» **Required work**
Omit all pictures, then retype the data exactly as given.

====== Source data ======

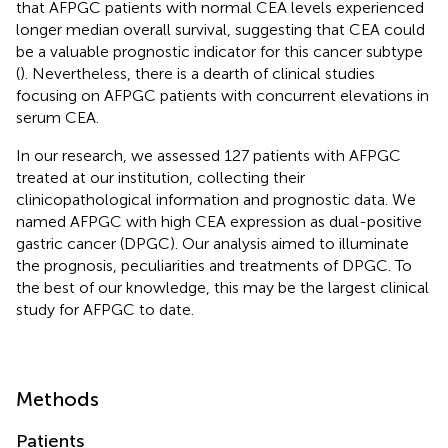
that AFPGC patients with normal CEA levels experienced
longer median overall survival, suggesting that CEA could
be a valuable prognostic indicator for this cancer subtype
(
). Nevertheless, there is a dearth of clinical studies
focusing on AFPGC patients with concurrent elevations in
serum CEA.
In our research, we assessed 127 patients with AFPGC
treated at our institution, collecting their
clinicopathological information and prognostic data. We
named AFPGC with high CEA expression as dual-positive
gastric cancer (DPGC). Our analysis aimed to illuminate
the prognosis, peculiarities and treatments of DPGC. To
the best of our knowledge, this may be the largest clinical
study for AFPGC to date.
Methods
Patients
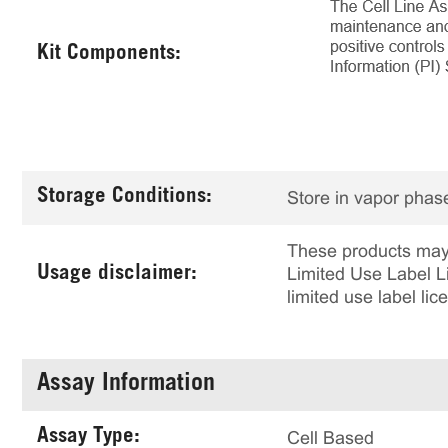
Kit Components:
Storage Conditions:
Store in vapor phase
These products may 
Usage disclaimer:
Limited Use Label Li
limited use label li
Assay Information
Assay Type:
Cell Based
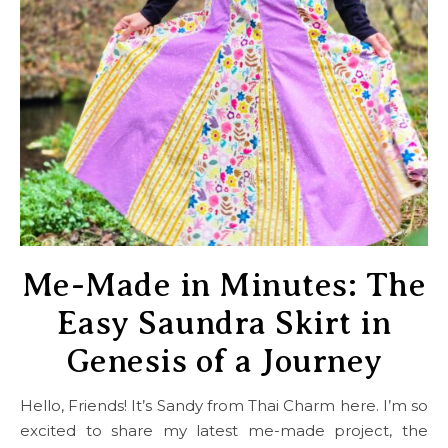
Me-Made in Minutes: The
Easy Saundra Skirt in
Genesis of a Journey
Hello, Friends! It’s Sandy from Thai Charm here. I’m so
excited to share my latest me-made project, the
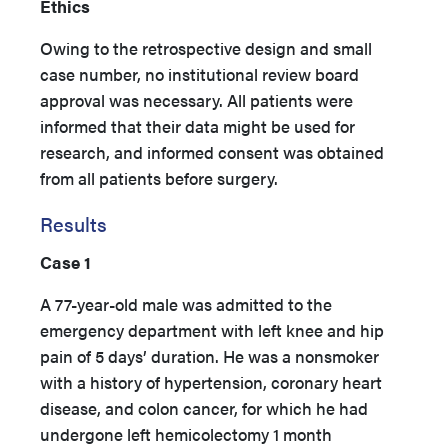
Ethics
Owing to the retrospective design and small
case number, no institutional review board
approval was necessary. All patients were
informed that their data might be used for
research, and informed consent was obtained
from all patients before surgery.
Results
Case 1
A 77-year-old male was admitted to the
emergency department with left knee and hip
pain of 5 days’ duration. He was a nonsmoker
with a history of hypertension, coronary heart
disease, and colon cancer, for which he had
undergone left hemicolectomy 1 month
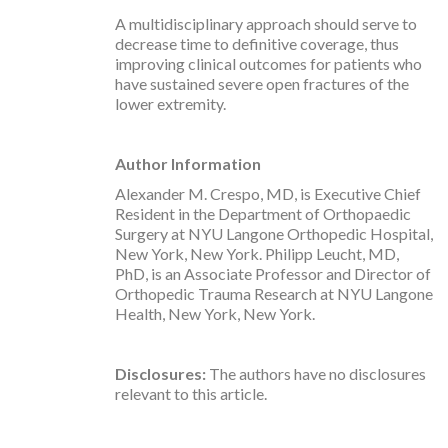
A multidisciplinary approach should serve to
decrease time to definitive coverage, thus
improving clinical outcomes for patients who
have sustained severe open fractures of the
lower extremity.
Author
Information
Alexander M. Crespo, MD, is Executive Chief
Resident in the Department of Orthopaedic
Surgery at NYU Langone Orthopedic Hospital,
New York, New York. Philipp Leucht, MD,
PhD, is an Associate Professor and Director of
Orthopedic Trauma Research at NYU Langone
Health, New York, New York.
Disclosures:
The authors have no disclosures
relevant to this article.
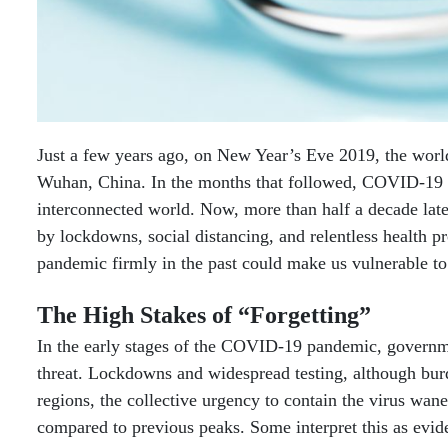
Just a few years ago, on New Year’s Eve 2019, the worl
Wuhan, China. In the months that followed, COVID-19 ra
interconnected world. Now, more than half a decade late
by lockdowns, social distancing, and relentless health pr
pandemic firmly in the past could make us vulnerable to 
The High Stakes of “Forgetting”
In the early stages of the COVID-19 pandemic, governme
threat. Lockdowns and widespread testing, although bur
regions, the collective urgency to contain the virus wane
compared to previous peaks. Some interpret this as evid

======

» **The completed task**
that AFPGC patients with normal CEA levels experienced
longer median overall survival, suggesting that CEA could
be a valuable prognostic indicator for this cancer subtype
(
). Nevertheless, there is a dearth of clinical studies
focusing on AFPGC patients with concurrent elevations in
serum CEA.
In our research, we assessed 127 patients with AFPGC
treated at our institution, collecting their
clinicopathological information and prognostic data. We
named AFPGC with high CEA expression as dual-positive
gastric cancer (DPGC). Our analysis aimed to illuminate
the prognosis, peculiarities and treatments of DPGC. To
the best of our knowledge, this may be the largest clinical
study for AFPGC to date.
Methods
Patients
Kit Components:
Storage Conditions:
Store in vapor phase
These products may 
Usage disclaimer:
Limited Use Label Li
limited use label li
Assay Information
Assay Type:
Cell Based
Me-Made in Minutes: The
Easy Saundra Skirt in
Genesis of a Journey
Hello, Friends! It’s Sandy from Thai Charm here. I’m so
excited to share my latest me-made project, the
Ethics
Owing to the retrospective design and small
case number, no institutional review board
approval was necessary. All patients were
informed that their data might be used for
research, and informed consent was obtained
from all patients before surgery.
Results
Case 1
A 77-year-old male was admitted to the
emergency department with left knee and hip
pain of 5 days’ duration. He was a nonsmoker
with a history of hypertension, coronary heart
disease, and colon cancer, for which he had
undergone left hemicolectomy 1 month
A multidisciplinary approach should serve to
decrease time to definitive coverage, thus
improving clinical outcomes for patients who
have sustained severe open fractures of the
lower extremity.
Author
Information
Alexander M. Crespo, MD, is Executive Chief
Resident in the Department of Orthopaedic
Surgery at NYU Langone Orthopedic Hospital,
New York, New York. Philipp Leucht, MD,
PhD, is an Associate Professor and Director of
Orthopedic Trauma Research at NYU Langone
Health, New York, New York.
Disclosures:
The authors have no disclosures
relevant to this article.
Just a few years ago, on New Year’s Eve 2019, the worl
Wuhan, China. In the months that followed, COVID-19 ra
interconnected world. Now, more than half a decade late
by lockdowns, social distancing, and relentless health pr
pandemic firmly in the past could make us vulnerable to 
The High Stakes of “Forgetting”
In the early stages of the COVID-19 pandemic, governme
threat. Lockdowns and widespread testing, although bur
regions, the collective urgency to contain the virus wane
compared to previous peaks. Some interpret this as evid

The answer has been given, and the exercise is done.